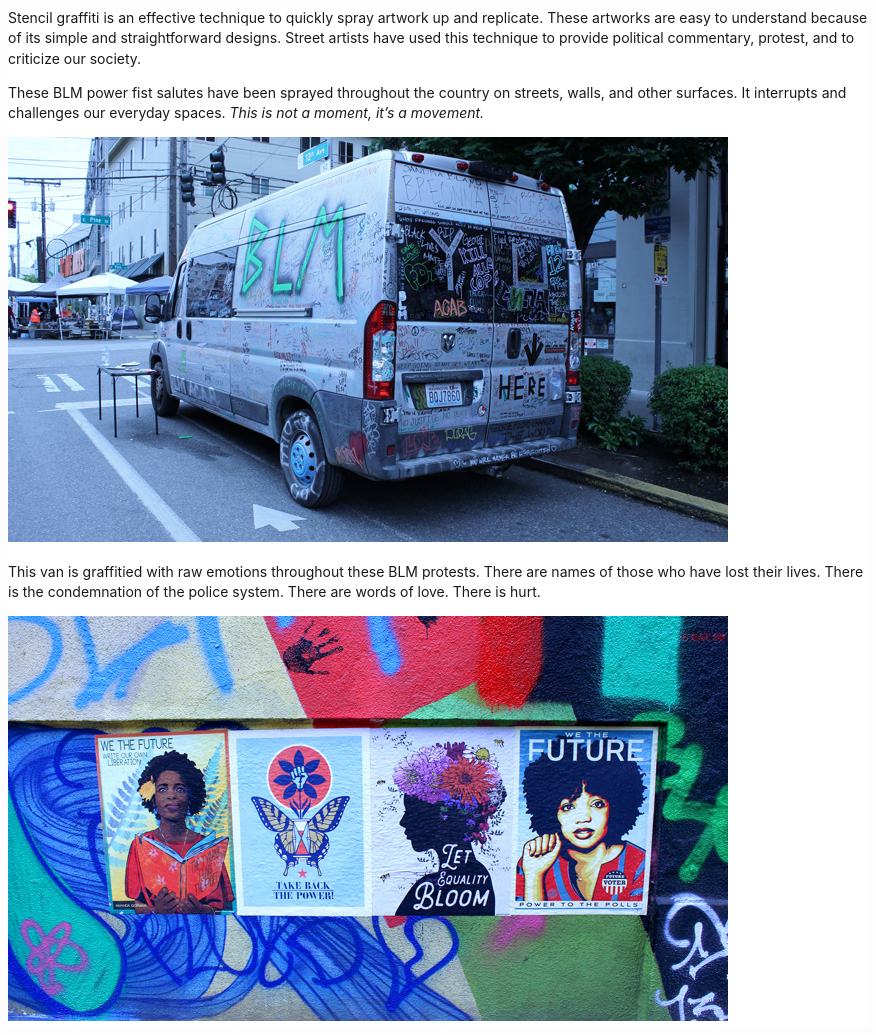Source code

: Stencil graffiti is an effective technique to quickly spray artwork up and replicate. These artworks are easy to understand because of its simple and straightforward designs. Street artists have used this technique to provide political commentary, protest, and to criticize our society.

These BLM power fist salutes have been sprayed throughout the country on streets, walls, and other surfaces. It interrupts and challenges our everyday spaces. _This is not a moment, it’s a movement._

![1BckguHATWPjDokTzEiUvNy8S-zYip9Kt](images/photos_thumbnail/1BckguHATWPjDokTzEiUvNy8S-zYip9Kt.jpg)

This van is graffitied with raw emotions throughout these BLM protests. There are names of those who have lost their lives. There is the condemnation of the police system. There are words of love. There is hurt.

![1qz7DAIUh_gOJ4UguHn7EZlpVDSOBo3ol](images/photos_thumbnail/1qz7DAIUh_gOJ4UguHn7EZlpVDSOBo3ol.jpg)

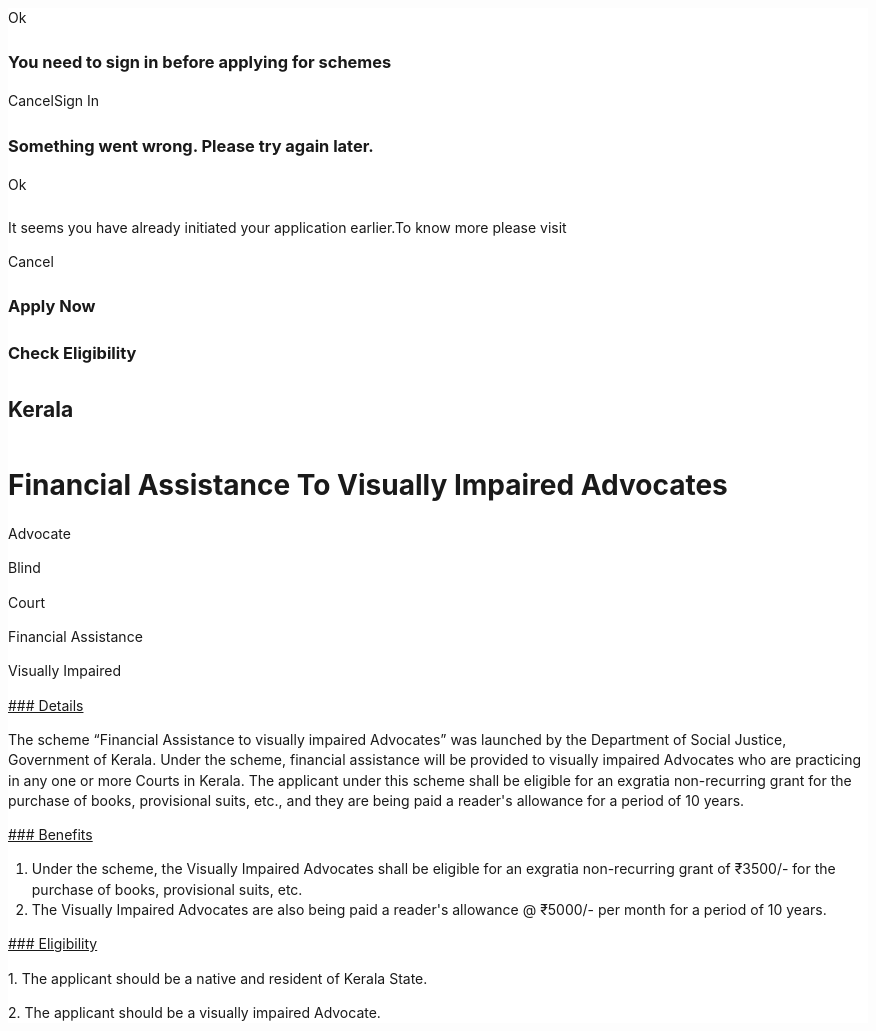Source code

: Ok

### 

### You need to sign in before applying for schemes

CancelSign In

### Something went wrong. Please try again later.

Ok

### 

It seems you have already initiated your application earlier.To know more please visit

Cancel

### Apply Now

### Check Eligibility

Kerala
------

Financial Assistance To Visually Impaired Advocates
===================================================

Advocate

Blind

Court

Financial Assistance

Visually Impaired

[### Details](https://www.myscheme.gov.in/schemes/favia#details)

The scheme “Financial Assistance to visually impaired Advocates” was launched by the Department of Social Justice, Government of Kerala. Under the scheme, financial assistance will be provided to visually impaired Advocates who are practicing in any one or more Courts in Kerala. The applicant under this scheme shall be eligible for an exgratia non-recurring grant for the purchase of books, provisional suits, etc., and they are being paid a reader's allowance for a period of 10 years.

[### Benefits](https://www.myscheme.gov.in/schemes/favia#benefits)

1.  Under the scheme, the Visually Impaired Advocates shall be eligible for an exgratia non-recurring grant of ₹3500/- for the purchase of books, provisional suits, etc.
2.  The Visually Impaired Advocates are also being paid a reader's allowance @ ₹5000/- per month for a period of 10 years.

[### Eligibility](https://www.myscheme.gov.in/schemes/favia#eligibility)

1\. The applicant should be a native and resident of Kerala State.

2\. The applicant should be a visually impaired Advocate.

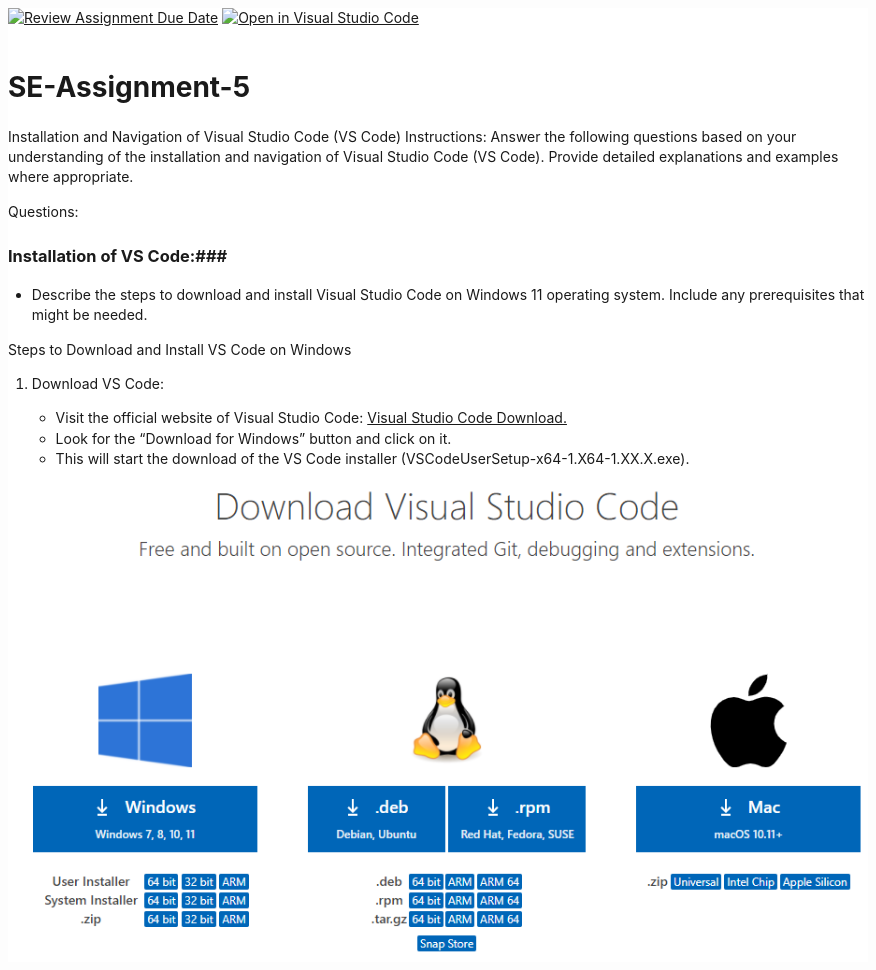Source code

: [![Review Assignment Due Date](https://classroom.github.com/assets/deadline-readme-button-22041afd0340ce965d47ae6ef1cefeee28c7c493a6346c4f15d667ab976d596c.svg)](https://classroom.github.com/a/XoLGRbHq)
[![Open in Visual Studio Code](https://classroom.github.com/assets/open-in-vscode-2e0aaae1b6195c2367325f4f02e2d04e9abb55f0b24a779b69b11b9e10269abc.svg)](https://classroom.github.com/online_ide?assignment_repo_id=15275399&assignment_repo_type=AssignmentRepo)
# SE-Assignment-5
Installation and Navigation of Visual Studio Code (VS Code)
 Instructions:
Answer the following questions based on your understanding of the installation and navigation of Visual Studio Code (VS Code). Provide detailed explanations and examples where appropriate.

 Questions:

### Installation of VS Code:###
   - Describe the steps to download and install Visual Studio Code on Windows 11 operating system. Include any prerequisites that might be needed.


Steps to Download and Install VS Code on Windows
 1. Download VS Code:
      - Visit the official website of Visual Studio Code: [Visual Studio Code Download.](https://code.visualstudio.com/download)
      - Look for the “Download for Windows” button and click on it.
      - This will start the download of the VS Code installer (VSCodeUserSetup-x64-1.X64-1.XX.X.exe).

      ![alt text](<vscode landing page.png>)
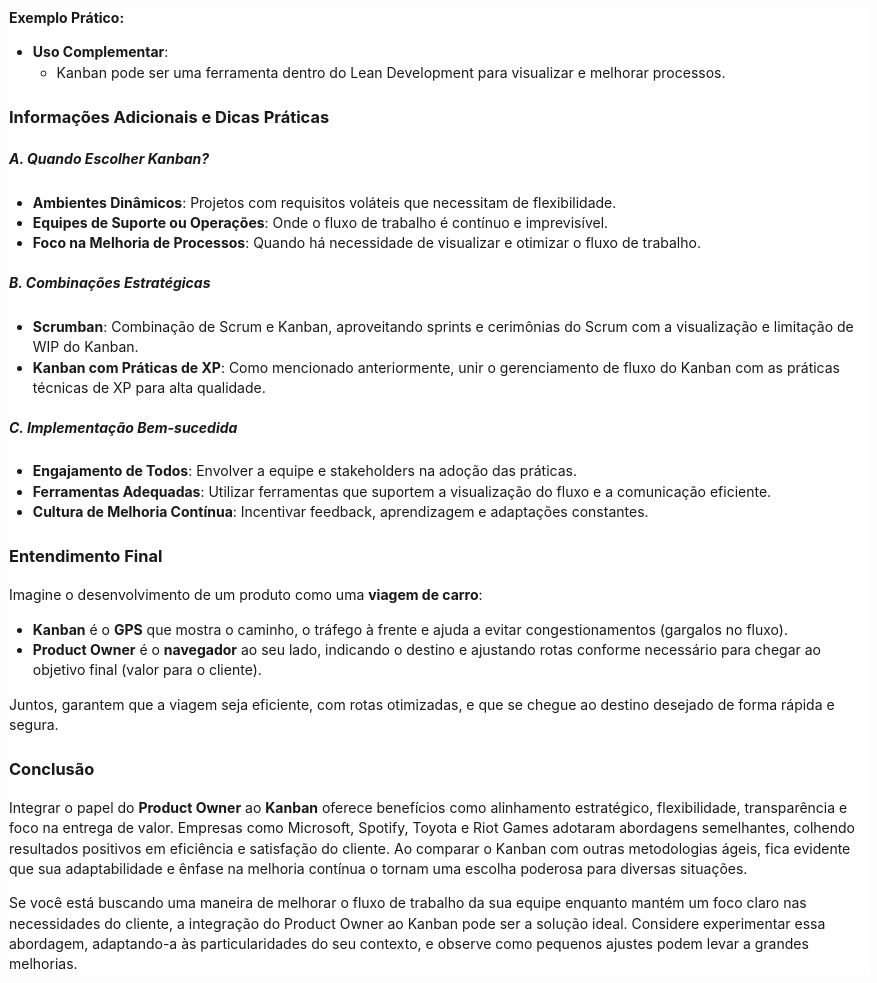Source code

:

**Exemplo Prático:**

- **Uso Complementar**:
  - Kanban pode ser uma ferramenta dentro do Lean Development para visualizar e melhorar processos.




### **Informações Adicionais e Dicas Práticas**

##### **A. Quando Escolher Kanban?**

- **Ambientes Dinâmicos**: Projetos com requisitos voláteis que necessitam de flexibilidade.
- **Equipes de Suporte ou Operações**: Onde o fluxo de trabalho é contínuo e imprevisível.
- **Foco na Melhoria de Processos**: Quando há necessidade de visualizar e otimizar o fluxo de trabalho.

##### **B. Combinações Estratégicas**

- **Scrumban**: Combinação de Scrum e Kanban, aproveitando sprints e cerimônias do Scrum com a visualização e limitação de WIP do Kanban.
- **Kanban com Práticas de XP**: Como mencionado anteriormente, unir o gerenciamento de fluxo do Kanban com as práticas técnicas de XP para alta qualidade.

##### **C. Implementação Bem-sucedida**

- **Engajamento de Todos**: Envolver a equipe e stakeholders na adoção das práticas.
- **Ferramentas Adequadas**: Utilizar ferramentas que suportem a visualização do fluxo e a comunicação eficiente.
- **Cultura de Melhoria Contínua**: Incentivar feedback, aprendizagem e adaptações constantes.



### **Entendimento Final**

Imagine o desenvolvimento de um produto como uma **viagem de carro**:

- **Kanban** é o **GPS** que mostra o caminho, o tráfego à frente e ajuda a evitar congestionamentos (gargalos no fluxo).
- **Product Owner** é o **navegador** ao seu lado, indicando o destino e ajustando rotas conforme necessário para chegar ao objetivo final (valor para o cliente).

Juntos, garantem que a viagem seja eficiente, com rotas otimizadas, e que se chegue ao destino desejado de forma rápida e segura.



### **Conclusão**

Integrar o papel do **Product Owner** ao **Kanban** oferece benefícios como alinhamento estratégico, flexibilidade, transparência e foco na entrega de valor. Empresas como Microsoft, Spotify, Toyota e Riot Games adotaram abordagens semelhantes, colhendo resultados positivos em eficiência e satisfação do cliente. Ao comparar o Kanban com outras metodologias ágeis, fica evidente que sua adaptabilidade e ênfase na melhoria contínua o tornam uma escolha poderosa para diversas situações.

Se você está buscando uma maneira de melhorar o fluxo de trabalho da sua equipe enquanto mantém um foco claro nas necessidades do cliente, a integração do Product Owner ao Kanban pode ser a solução ideal. Considere experimentar essa abordagem, adaptando-a às particularidades do seu contexto, e observe como pequenos ajustes podem levar a grandes melhorias.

• **What is being asked**:
Retype the records above line for line and exactly, omitting their pictures.

• **Written answer**:
Source code

: Stencil graffiti is an effective technique to quickly spray artwork up and replicate. These artworks are easy to understand because of its simple and straightforward designs. Street artists have used this technique to provide political commentary, protest, and to criticize our society.

These BLM power fist salutes have been sprayed throughout the country on streets, walls, and other surfaces. It interrupts and challenges our everyday spaces. _This is not a moment, it’s a movement._

![1BckguHATWPjDokTzEiUvNy8S-zYip9Kt](images/photos_thumbnail/1BckguHATWPjDokTzEiUvNy8S-zYip9Kt.jpg)

This van is graffitied with raw emotions throughout these BLM protests. There are names of those who have lost their lives. There is the condemnation of the police system. There are words of love. There is hurt.

![1qz7DAIUh_gOJ4UguHn7EZlpVDSOBo3ol](images/photos_thumbnail/1qz7DAIUh_gOJ4UguHn7EZlpVDSOBo3ol.jpg)

Source code

: Ok

### 

### You need to sign in before applying for schemes

CancelSign In

### Something went wrong. Please try again later.

Ok

### 

It seems you have already initiated your application earlier.To know more please visit

Cancel

### Apply Now

### Check Eligibility

Kerala
------

Financial Assistance To Visually Impaired Advocates
===================================================

Advocate

Blind

Court

Financial Assistance

Visually Impaired

[### Details](https://www.myscheme.gov.in/schemes/favia#details)

The scheme “Financial Assistance to visually impaired Advocates” was launched by the Department of Social Justice, Government of Kerala. Under the scheme, financial assistance will be provided to visually impaired Advocates who are practicing in any one or more Courts in Kerala. The applicant under this scheme shall be eligible for an exgratia non-recurring grant for the purchase of books, provisional suits, etc., and they are being paid a reader's allowance for a period of 10 years.

[### Benefits](https://www.myscheme.gov.in/schemes/favia#benefits)

1.  Under the scheme, the Visually Impaired Advocates shall be eligible for an exgratia non-recurring grant of ₹3500/- for the purchase of books, provisional suits, etc.
2.  The Visually Impaired Advocates are also being paid a reader's allowance @ ₹5000/- per month for a period of 10 years.

[### Eligibility](https://www.myscheme.gov.in/schemes/favia#eligibility)

1\. The applicant should be a native and resident of Kerala State.

2\. The applicant should be a visually impaired Advocate.

Source code

: [![Review Assignment Due Date](https://classroom.github.com/assets/deadline-readme-button-22041afd0340ce965d47ae6ef1cefeee28c7c493a6346c4f15d667ab976d596c.svg)](https://classroom.github.com/a/XoLGRbHq)
[![Open in Visual Studio Code](https://classroom.github.com/assets/open-in-vscode-2e0aaae1b6195c2367325f4f02e2d04e9abb55f0b24a779b69b11b9e10269abc.svg)](https://classroom.github.com/online_ide?assignment_repo_id=15275399&assignment_repo_type=AssignmentRepo)
# SE-Assignment-5
Installation and Navigation of Visual Studio Code (VS Code)
 Instructions:
Answer the following questions based on your understanding of the installation and navigation of Visual Studio Code (VS Code). Provide detailed explanations and examples where appropriate.

 Questions:

### Installation of VS Code:###
   - Describe the steps to download and install Visual Studio Code on Windows 11 operating system. Include any prerequisites that might be needed.


Steps to Download and Install VS Code on Windows
 1. Download VS Code:
      - Visit the official website of Visual Studio Code: [Visual Studio Code Download.](https://code.visualstudio.com/download)
      - Look for the “Download for Windows” button and click on it.
      - This will start the download of the VS Code installer (VSCodeUserSetup-x64-1.X64-1.XX.X.exe).

      ![alt text](<vscode landing page.png>)
Source code

:

**Exemplo Prático:**

- **Uso Complementar**:
  - Kanban pode ser uma ferramenta dentro do Lean Development para visualizar e melhorar processos.




### **Informações Adicionais e Dicas Práticas**

##### **A. Quando Escolher Kanban?**

- **Ambientes Dinâmicos**: Projetos com requisitos voláteis que necessitam de flexibilidade.
- **Equipes de Suporte ou Operações**: Onde o fluxo de trabalho é contínuo e imprevisível.
- **Foco na Melhoria de Processos**: Quando há necessidade de visualizar e otimizar o fluxo de trabalho.

##### **B. Combinações Estratégicas**

- **Scrumban**: Combinação de Scrum e Kanban, aproveitando sprints e cerimônias do Scrum com a visualização e limitação de WIP do Kanban.
- **Kanban com Práticas de XP**: Como mencionado anteriormente, unir o gerenciamento de fluxo do Kanban com as práticas técnicas de XP para alta qualidade.

##### **C. Implementação Bem-sucedida**

- **Engajamento de Todos**: Envolver a equipe e stakeholders na adoção das práticas.
- **Ferramentas Adequadas**: Utilizar ferramentas que suportem a visualização do fluxo e a comunicação eficiente.
- **Cultura de Melhoria Contínua**: Incentivar feedback, aprendizagem e adaptações constantes.



### **Entendimento Final**

Imagine o desenvolvimento de um produto como uma **viagem de carro**:

- **Kanban** é o **GPS** que mostra o caminho, o tráfego à frente e ajuda a evitar congestionamentos (gargalos no fluxo).
- **Product Owner** é o **navegador** ao seu lado, indicando o destino e ajustando rotas conforme necessário para chegar ao objetivo final (valor para o cliente).

Juntos, garantem que a viagem seja eficiente, com rotas otimizadas, e que se chegue ao destino desejado de forma rápida e segura.



### **Conclusão**

Integrar o papel do **Product Owner** ao **Kanban** oferece benefícios como alinhamento estratégico, flexibilidade, transparência e foco na entrega de valor. Empresas como Microsoft, Spotify, Toyota e Riot Games adotaram abordagens semelhantes, colhendo resultados positivos em eficiência e satisfação do cliente. Ao comparar o Kanban com outras metodologias ágeis, fica evidente que sua adaptabilidade e ênfase na melhoria contínua o tornam uma escolha poderosa para diversas situações.

Se você está buscando uma maneira de melhorar o fluxo de trabalho da sua equipe enquanto mantém um foco claro nas necessidades do cliente, a integração do Product Owner ao Kanban pode ser a solução ideal. Considere experimentar essa abordagem, adaptando-a às particularidades do seu contexto, e observe como pequenos ajustes podem levar a grandes melhorias.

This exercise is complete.